Action item
Records follow. Print exactly the lines from the one that has "right elbow: (187, 520)" through the one that has "left elbow: (383, 515)", inclusive, and omit the pictures.

Supplied entries
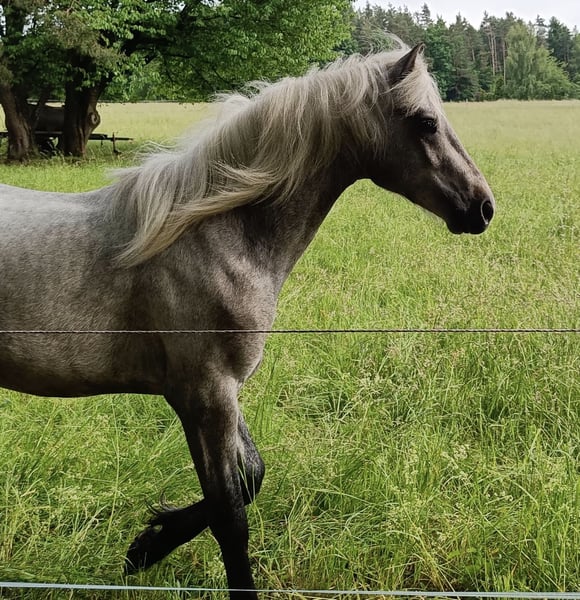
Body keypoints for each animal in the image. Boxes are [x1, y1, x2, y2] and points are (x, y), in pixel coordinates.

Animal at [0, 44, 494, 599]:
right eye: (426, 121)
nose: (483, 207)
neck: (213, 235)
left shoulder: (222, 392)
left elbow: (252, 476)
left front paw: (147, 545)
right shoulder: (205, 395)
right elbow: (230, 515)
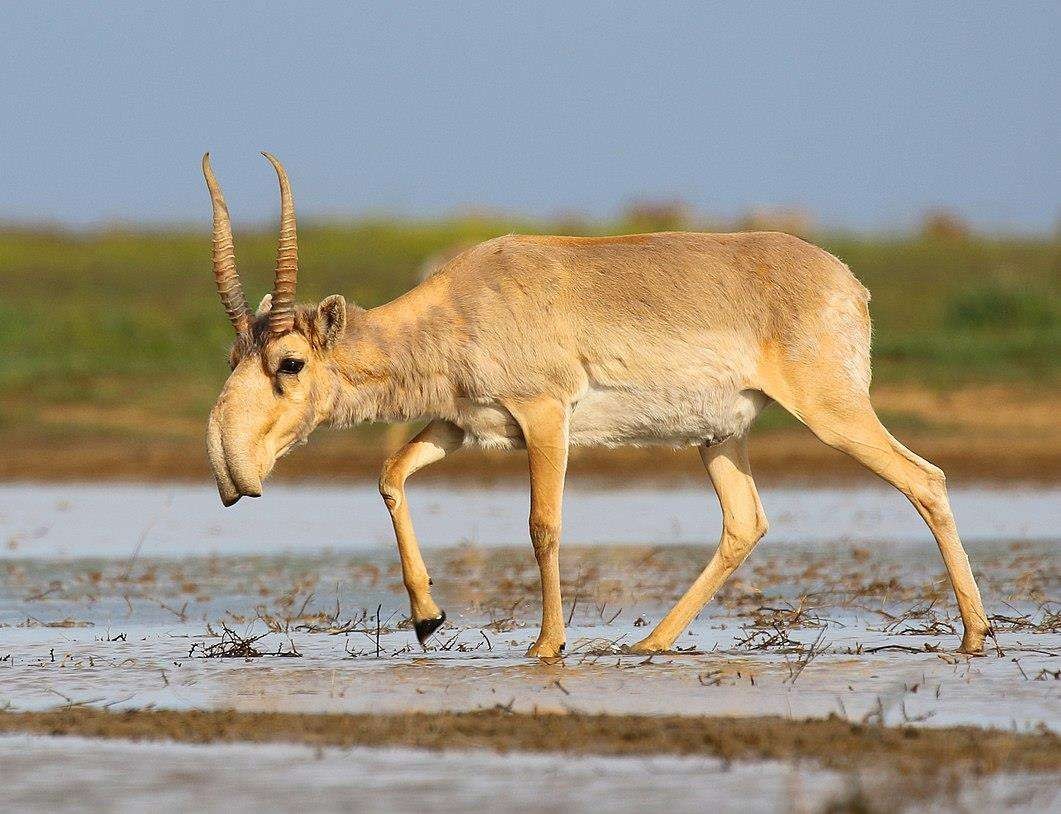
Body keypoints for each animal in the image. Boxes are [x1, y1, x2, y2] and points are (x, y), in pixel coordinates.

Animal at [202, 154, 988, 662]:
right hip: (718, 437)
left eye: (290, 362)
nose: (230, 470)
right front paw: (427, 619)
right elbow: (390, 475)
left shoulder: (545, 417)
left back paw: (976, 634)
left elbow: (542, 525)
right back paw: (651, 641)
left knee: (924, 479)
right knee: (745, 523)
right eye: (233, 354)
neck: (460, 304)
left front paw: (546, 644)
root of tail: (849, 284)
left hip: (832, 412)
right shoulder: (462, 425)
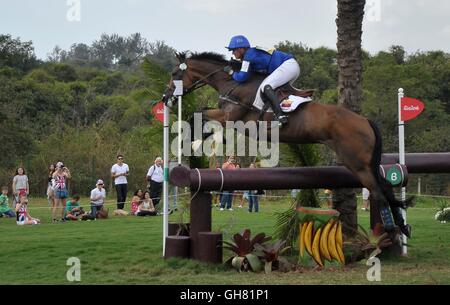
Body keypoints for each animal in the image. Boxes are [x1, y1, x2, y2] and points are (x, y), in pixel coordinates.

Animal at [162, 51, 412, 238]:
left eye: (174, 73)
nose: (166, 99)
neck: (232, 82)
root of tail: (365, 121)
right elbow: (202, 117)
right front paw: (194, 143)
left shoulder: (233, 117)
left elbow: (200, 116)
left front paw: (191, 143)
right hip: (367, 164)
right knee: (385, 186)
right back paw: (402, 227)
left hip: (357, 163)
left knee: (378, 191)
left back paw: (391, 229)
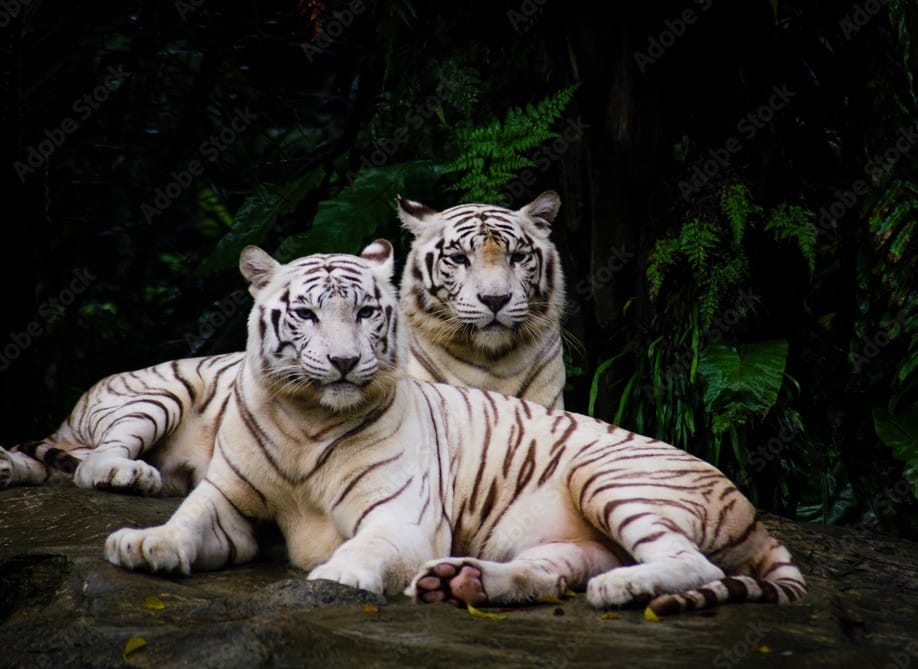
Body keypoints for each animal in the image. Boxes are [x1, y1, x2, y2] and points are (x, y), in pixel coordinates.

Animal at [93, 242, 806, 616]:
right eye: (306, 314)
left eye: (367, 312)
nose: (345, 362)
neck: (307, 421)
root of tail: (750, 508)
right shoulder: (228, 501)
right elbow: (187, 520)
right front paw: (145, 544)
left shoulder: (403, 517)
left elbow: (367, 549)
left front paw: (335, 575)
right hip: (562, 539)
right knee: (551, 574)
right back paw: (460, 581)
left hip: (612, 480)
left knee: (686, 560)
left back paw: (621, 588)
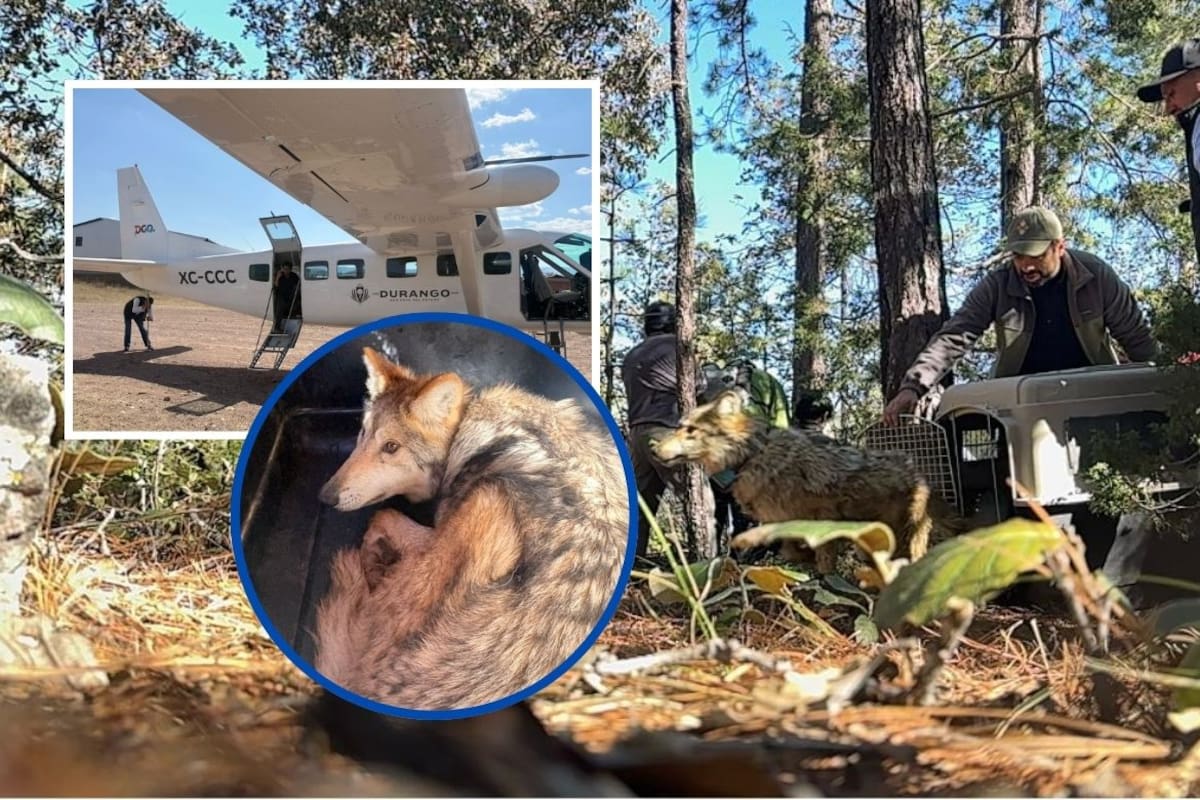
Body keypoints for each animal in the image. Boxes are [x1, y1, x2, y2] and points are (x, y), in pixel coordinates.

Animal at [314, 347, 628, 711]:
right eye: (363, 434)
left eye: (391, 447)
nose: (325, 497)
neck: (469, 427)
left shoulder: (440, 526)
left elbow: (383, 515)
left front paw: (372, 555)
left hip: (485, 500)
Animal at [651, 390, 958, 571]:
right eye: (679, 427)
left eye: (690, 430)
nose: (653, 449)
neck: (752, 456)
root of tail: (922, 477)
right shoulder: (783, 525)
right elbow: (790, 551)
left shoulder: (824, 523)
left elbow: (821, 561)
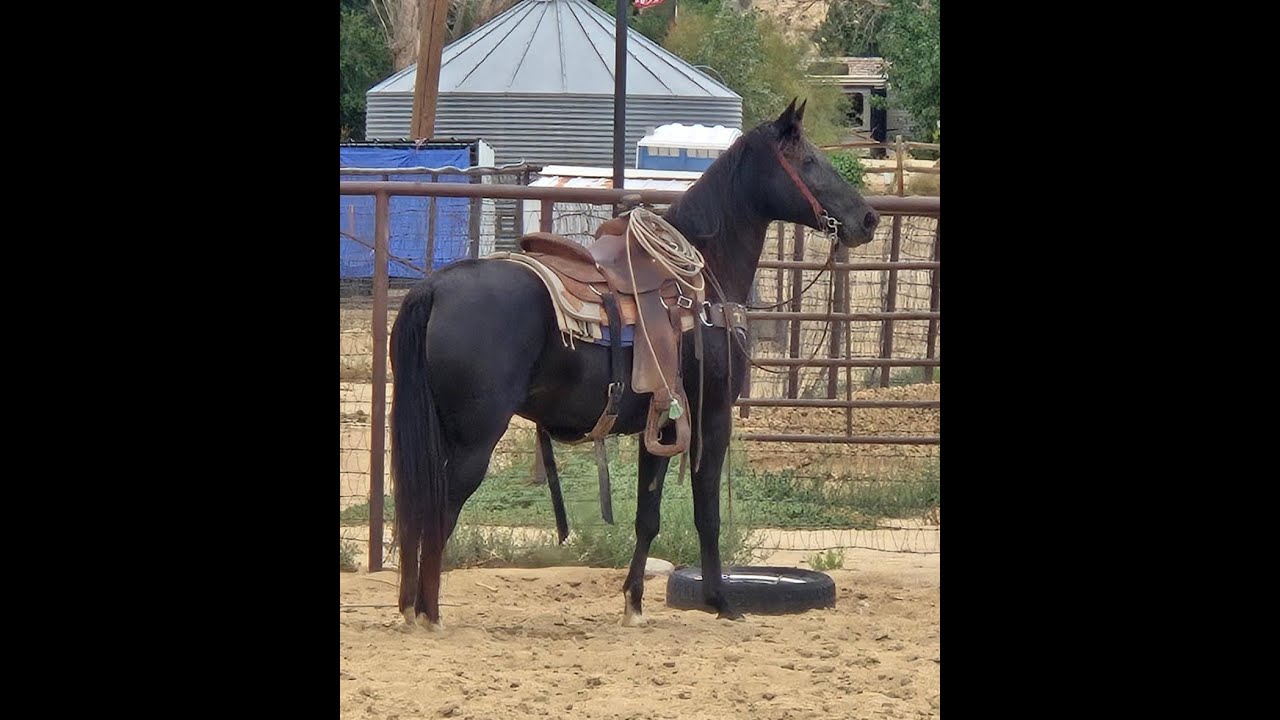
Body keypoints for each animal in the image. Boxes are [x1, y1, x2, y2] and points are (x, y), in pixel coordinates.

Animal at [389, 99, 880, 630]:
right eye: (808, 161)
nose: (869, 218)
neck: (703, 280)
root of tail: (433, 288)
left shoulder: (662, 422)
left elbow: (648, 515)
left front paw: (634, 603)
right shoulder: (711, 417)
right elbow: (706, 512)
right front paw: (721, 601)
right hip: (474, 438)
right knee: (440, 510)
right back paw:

Output for this exercise
right elbow: (187, 520)
right front paw: (145, 544)
left shoulder: (403, 517)
left elbow: (367, 549)
left front paw: (335, 575)
right hip: (562, 539)
right knee: (551, 574)
right back paw: (460, 581)
left hip: (612, 480)
left knee: (686, 560)
left back paw: (621, 588)
Body keypoints for each animal in the image. Boxes are [x1, y1, x2, y2] and points are (x, y), in pixel coordinates.

Animal at [314, 347, 628, 711]:
right eye: (363, 434)
left eye: (391, 447)
nose: (325, 497)
neck: (469, 427)
left shoulder: (440, 526)
left elbow: (383, 515)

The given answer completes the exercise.